== Problema breve ==
No texto sobre o segundo aeroporto na Madeira, que local apontou Miguel Albuquerque como apropriado para o novo aeroporto?

Terá sido Albuquerque quem teve a “ideia louca” de construir mais um aeroporto na Madeira?

Foto Rui Silva/Aspress
Foto Rui Silva/Aspress

“Delírio”, "alucinação", “péssima” proposta e “ideia louca” que “só pode ser brincadeira”. Estas foram algumas das opiniões mais suaves manifestadas por cidadãos no Facebook em reacção às declarações do presidente do Governo Regional, que ontem lançou a ideia de construir um segundo aeroporto na Madeira. Foi mesmo a notícia mais lida no site do DIÁRIO nos últimos dois dias. Mas terá sido Miguel Albuquerque a primeira pessoa a avançar com a possibilidade da construção de uma infraestrutura alternativa ao Aeroporto da Madeira – Cristiano Ronaldo?

Logo à partida, há que assinalar que o próprio chefe do executivo madeirense reconheceu ontem que estava a ser ousado ao admitir a construção de um segundo aeroporto. “Pode ser uma ideia louca”, mas “temos de considerar esta ideia para o futuro que não é uma ideia descabida”, referiu Albuquerque na cerimónia de entrega de sistema de detecção de ventos no aeroporto. O governante justificou a necessidade de se equacionar uma alternativa com as limitações de operacionalidade provocadas pelo vento na actual infraestrutura aeroportuária. Apontou a freguesia da Fajã da Ovelha (Calheta) como um local apropriado para o novo aeroporto e lembrou que Tenerife, nas Canárias, tem dois aeroportos.

== Registos de dados ==

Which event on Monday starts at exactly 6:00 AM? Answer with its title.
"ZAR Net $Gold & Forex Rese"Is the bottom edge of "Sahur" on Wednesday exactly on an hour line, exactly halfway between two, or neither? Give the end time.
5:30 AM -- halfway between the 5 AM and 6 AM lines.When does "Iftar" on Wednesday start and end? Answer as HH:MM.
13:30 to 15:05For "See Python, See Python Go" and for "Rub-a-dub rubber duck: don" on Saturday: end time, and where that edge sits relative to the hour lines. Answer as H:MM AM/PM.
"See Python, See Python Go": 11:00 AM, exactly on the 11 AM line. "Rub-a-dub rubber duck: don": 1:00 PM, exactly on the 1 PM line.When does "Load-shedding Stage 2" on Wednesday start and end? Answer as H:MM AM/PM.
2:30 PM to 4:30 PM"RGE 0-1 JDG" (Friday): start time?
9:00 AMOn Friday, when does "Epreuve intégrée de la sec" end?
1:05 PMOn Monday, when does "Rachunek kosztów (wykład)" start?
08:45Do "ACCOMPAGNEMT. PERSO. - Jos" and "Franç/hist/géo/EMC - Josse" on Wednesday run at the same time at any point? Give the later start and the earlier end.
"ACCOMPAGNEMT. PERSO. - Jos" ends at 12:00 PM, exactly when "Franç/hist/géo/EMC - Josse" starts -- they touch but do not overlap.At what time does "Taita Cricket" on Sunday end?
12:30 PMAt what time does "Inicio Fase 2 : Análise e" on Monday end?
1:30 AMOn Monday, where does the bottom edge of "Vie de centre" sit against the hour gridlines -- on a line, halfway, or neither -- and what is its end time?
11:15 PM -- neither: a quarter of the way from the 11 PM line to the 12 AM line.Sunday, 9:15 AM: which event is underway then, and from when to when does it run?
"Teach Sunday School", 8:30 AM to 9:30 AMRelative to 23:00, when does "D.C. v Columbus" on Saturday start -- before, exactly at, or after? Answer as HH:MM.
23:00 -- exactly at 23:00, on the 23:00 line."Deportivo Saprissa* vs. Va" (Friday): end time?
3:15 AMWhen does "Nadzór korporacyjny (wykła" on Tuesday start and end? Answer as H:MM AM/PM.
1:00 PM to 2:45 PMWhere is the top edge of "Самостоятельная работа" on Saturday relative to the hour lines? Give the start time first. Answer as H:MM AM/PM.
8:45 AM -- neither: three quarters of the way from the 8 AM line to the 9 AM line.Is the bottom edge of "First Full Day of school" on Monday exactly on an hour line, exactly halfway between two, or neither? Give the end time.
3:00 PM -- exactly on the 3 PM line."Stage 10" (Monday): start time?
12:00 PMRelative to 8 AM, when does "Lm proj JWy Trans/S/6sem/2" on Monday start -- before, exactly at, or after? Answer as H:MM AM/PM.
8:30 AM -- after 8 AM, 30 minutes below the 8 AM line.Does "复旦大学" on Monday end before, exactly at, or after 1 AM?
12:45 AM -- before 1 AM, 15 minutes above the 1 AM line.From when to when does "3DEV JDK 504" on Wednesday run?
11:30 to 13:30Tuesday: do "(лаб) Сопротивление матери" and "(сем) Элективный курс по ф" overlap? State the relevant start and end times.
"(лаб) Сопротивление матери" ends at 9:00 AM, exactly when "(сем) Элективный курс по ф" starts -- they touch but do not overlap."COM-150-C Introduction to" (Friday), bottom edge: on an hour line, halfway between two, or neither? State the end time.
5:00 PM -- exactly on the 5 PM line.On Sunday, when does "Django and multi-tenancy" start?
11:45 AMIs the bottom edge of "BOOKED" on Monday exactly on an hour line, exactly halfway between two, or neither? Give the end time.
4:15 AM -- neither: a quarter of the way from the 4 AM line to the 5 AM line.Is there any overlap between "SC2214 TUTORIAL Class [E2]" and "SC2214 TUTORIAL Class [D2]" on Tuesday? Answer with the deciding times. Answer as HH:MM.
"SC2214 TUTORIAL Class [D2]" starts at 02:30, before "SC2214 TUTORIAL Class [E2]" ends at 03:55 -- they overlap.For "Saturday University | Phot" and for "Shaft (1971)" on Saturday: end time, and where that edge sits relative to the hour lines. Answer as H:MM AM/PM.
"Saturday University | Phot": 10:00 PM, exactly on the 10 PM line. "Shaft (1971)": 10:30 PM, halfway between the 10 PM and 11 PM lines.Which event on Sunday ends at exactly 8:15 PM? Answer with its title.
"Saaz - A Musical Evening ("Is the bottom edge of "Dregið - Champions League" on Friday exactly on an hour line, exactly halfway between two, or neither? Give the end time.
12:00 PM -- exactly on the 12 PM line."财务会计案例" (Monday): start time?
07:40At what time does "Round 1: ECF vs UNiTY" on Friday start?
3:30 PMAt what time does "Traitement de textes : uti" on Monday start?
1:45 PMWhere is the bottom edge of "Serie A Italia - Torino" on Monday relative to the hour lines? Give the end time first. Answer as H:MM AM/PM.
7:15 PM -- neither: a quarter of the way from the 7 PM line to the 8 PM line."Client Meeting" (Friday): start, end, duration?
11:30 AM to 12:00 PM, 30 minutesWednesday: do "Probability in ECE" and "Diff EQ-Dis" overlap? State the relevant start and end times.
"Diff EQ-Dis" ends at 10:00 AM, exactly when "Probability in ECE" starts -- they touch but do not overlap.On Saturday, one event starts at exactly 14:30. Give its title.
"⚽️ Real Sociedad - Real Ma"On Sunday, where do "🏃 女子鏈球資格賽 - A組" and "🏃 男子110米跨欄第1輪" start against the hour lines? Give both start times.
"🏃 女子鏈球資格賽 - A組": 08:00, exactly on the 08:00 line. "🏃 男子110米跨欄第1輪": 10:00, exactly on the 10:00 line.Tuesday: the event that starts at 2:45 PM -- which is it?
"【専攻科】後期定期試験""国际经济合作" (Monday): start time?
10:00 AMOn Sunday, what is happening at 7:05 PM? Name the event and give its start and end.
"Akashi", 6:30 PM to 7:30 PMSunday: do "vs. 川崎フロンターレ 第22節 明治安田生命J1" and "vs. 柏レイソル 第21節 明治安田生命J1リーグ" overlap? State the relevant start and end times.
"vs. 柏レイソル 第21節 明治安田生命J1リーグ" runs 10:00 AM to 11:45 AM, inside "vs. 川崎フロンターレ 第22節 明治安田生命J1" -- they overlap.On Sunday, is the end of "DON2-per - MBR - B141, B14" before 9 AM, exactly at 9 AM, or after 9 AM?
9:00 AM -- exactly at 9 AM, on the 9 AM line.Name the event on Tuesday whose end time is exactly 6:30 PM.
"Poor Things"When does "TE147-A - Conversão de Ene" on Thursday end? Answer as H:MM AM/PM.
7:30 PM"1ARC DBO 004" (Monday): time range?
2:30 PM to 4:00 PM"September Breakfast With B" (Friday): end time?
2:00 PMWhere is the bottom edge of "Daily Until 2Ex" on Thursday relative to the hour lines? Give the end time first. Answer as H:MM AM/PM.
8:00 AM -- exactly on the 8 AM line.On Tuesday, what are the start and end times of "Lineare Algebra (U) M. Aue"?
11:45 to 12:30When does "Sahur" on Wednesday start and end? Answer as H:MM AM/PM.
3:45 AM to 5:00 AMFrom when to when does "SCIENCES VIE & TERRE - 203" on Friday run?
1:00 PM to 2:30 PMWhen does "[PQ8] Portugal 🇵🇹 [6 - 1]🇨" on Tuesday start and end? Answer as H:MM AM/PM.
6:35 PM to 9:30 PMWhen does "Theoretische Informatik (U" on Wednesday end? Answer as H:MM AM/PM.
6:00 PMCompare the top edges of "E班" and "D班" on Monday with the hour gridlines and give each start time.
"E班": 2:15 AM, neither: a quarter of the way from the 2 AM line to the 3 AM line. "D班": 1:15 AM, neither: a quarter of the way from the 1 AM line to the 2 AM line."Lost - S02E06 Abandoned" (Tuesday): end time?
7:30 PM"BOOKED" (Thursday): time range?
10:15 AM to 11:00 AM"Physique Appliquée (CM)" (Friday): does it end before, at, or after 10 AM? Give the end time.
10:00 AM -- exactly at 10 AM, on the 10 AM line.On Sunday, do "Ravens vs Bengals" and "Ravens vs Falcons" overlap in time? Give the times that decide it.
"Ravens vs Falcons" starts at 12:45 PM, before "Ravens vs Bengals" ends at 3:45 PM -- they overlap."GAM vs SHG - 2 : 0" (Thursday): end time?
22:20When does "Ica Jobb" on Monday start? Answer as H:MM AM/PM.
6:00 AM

== Resultado da tarefa ==
A freguesia da Fajã da Ovelha, na Calheta.